I have an array say,
我有一个数组,
var a = [1,2,3,4,5];
var =[1、2、3、4、5);
which I want to split into exactly n
number of chunks but having all the combinations in it.
我想把它分成n个块,但所有的组合都在里面。
Example:
例子:
whenn=3
should return
whenn = 3应该返回
combination1: [1],[2],[3,4,5]
combination1:[1],[2],[3、4、5)
combination2: [1,2],[3,4],[5]
combination2:[1,2],[3,4],[5]
combination3: [1,2,3],[4],[5]
combination3:[1,2,3],[4],[5]
combination4: [1,2],[3],[4,5]
combination4:[1,2],[3],[4,5]
combination5: [1],[2,3],[4,5]
combination5:[1],[2、3],(4、5)
combination6: [1],[2,3,4],[5]
combination6:[1],[2、3、4],[5]
I am not able to understand where to start and stop this combination logic. Any kind of pointer or help is much appreciated.
我不明白从哪里开始和停止这种组合逻辑。
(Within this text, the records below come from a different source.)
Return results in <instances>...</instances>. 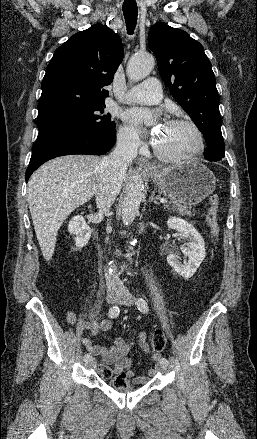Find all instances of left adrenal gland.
Listing matches in <instances>:
<instances>
[{
    "mask_svg": "<svg viewBox=\"0 0 257 439\" xmlns=\"http://www.w3.org/2000/svg\"><path fill=\"white\" fill-rule=\"evenodd\" d=\"M155 192H156V190H154L153 192H152V194H151V196H150V198H149V202H154L155 204H160L157 200H156V198H155Z\"/></svg>",
    "mask_w": 257,
    "mask_h": 439,
    "instance_id": "1",
    "label": "left adrenal gland"
}]
</instances>
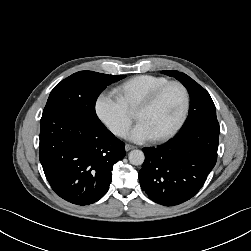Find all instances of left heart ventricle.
Here are the masks:
<instances>
[{
	"instance_id": "left-heart-ventricle-1",
	"label": "left heart ventricle",
	"mask_w": 251,
	"mask_h": 251,
	"mask_svg": "<svg viewBox=\"0 0 251 251\" xmlns=\"http://www.w3.org/2000/svg\"><path fill=\"white\" fill-rule=\"evenodd\" d=\"M184 105L182 90L177 86L169 87L149 109L136 112L138 121L144 122L154 137L169 131L178 121Z\"/></svg>"
}]
</instances>
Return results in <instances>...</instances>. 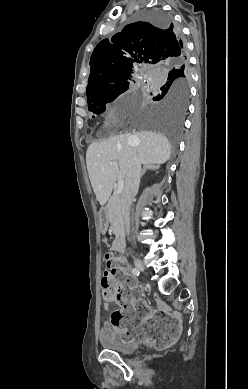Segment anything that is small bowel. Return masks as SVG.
I'll return each instance as SVG.
<instances>
[{
    "instance_id": "obj_1",
    "label": "small bowel",
    "mask_w": 248,
    "mask_h": 389,
    "mask_svg": "<svg viewBox=\"0 0 248 389\" xmlns=\"http://www.w3.org/2000/svg\"><path fill=\"white\" fill-rule=\"evenodd\" d=\"M113 303L118 304L119 302H118L117 300H115V299H108V298H105V301H104V304H103L104 309H105V310H109V309H110V305L113 304ZM159 308H160L161 310H166V309H167V305L164 304V303H160V304H159ZM103 328H104V330H108V329L110 328L109 322H105V323L103 324Z\"/></svg>"
}]
</instances>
任何形式的指针或帮助都是非常感谢的。
2 个解决方案
#1
2
You could use a recursive approach for getting all nested parts and iterate only the rest length of the left over array.
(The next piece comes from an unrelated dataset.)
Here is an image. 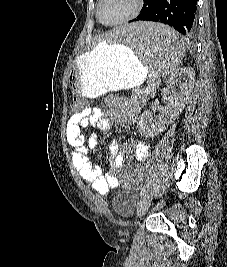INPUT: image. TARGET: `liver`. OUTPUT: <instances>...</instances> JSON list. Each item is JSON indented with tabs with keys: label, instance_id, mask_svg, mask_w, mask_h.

您可以使用递归方法获取所有嵌套的部分,并只迭代剩余数组的剩余长度。
Basically, you need an exit condition, which is met, if the length of the wanted array is equal to the number of items. Then push the result and exit the function.
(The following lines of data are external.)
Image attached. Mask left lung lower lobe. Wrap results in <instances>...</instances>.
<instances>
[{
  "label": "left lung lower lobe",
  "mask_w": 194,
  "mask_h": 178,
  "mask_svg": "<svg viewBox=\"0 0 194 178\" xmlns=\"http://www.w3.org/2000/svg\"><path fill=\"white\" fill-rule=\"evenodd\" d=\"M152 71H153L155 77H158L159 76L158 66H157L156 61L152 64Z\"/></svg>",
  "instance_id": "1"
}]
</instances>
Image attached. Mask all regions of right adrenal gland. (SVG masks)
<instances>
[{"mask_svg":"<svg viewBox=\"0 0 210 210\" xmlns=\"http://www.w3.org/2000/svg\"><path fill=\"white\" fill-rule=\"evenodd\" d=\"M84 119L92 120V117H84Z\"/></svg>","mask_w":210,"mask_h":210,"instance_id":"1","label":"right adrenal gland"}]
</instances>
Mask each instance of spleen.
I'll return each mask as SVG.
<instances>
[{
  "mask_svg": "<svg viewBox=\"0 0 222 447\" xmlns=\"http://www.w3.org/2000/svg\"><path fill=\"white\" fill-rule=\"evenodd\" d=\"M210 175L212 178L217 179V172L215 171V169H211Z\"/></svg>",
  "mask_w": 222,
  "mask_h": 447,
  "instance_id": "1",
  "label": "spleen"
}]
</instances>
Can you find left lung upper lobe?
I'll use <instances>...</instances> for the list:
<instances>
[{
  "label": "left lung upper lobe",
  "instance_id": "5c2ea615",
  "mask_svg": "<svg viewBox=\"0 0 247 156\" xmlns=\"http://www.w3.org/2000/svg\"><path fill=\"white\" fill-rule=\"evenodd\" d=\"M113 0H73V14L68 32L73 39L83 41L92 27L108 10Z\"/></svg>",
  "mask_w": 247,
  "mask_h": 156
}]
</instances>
基本上,您需要一个退出条件,如果想要的数组的长度等于项目的数量,则满足这个条件。然后按下结果并退出函数。
If not, then iterate over the left array and move a new part to the temporary array.
如果没有,则迭代左数组并将一个新部分移动到临时数组。
function go(array, n) {
function iter(left, right) {
var i,
l = left.length - n + right.length + 1;
if (right.length + 1 === n) {
result.push(right.concat([left]));
return;
}
for (i = 1; i <= l; i++) {
iter(left.slice(i), right.concat([left.slice(0, i)]));
}
}
var result = [];
iter(array, []);
return result;
}
var array = [1, 2, 3, 4, 5],
n = 3,
result = go(array, n);
result.forEach(function (a) { console.log(JSON.stringify(a)); });
#2
2
I'd use a slightly different implementation than Nina.
我将使用与Nina稍有不同的实现。
function combinations(n, values, log){
if(n > values.length)
throw new Error(`cannot divide ${values.length} items into ${n} groups`);
var results = [],
//you'll always have n items in your combination, by the very definition of this task
//this array holds the state/progress during the iterations,
//so we don't have to concat partial results all the time
//we'll push clones of the current state to the results.
combination = Array(n);
//just a utility to write a chunk to a particular index
function updateIndex(index, left, right){
combination[index] = values.slice(left, right);
log && log(index, "updateIndex(" + [index, left, right] + ")", JSON.stringify(combination[index]));
}
//And by the good old Roman principle: divide et impera
//this function always processes a subset of the array, defined by the bounds: left and right.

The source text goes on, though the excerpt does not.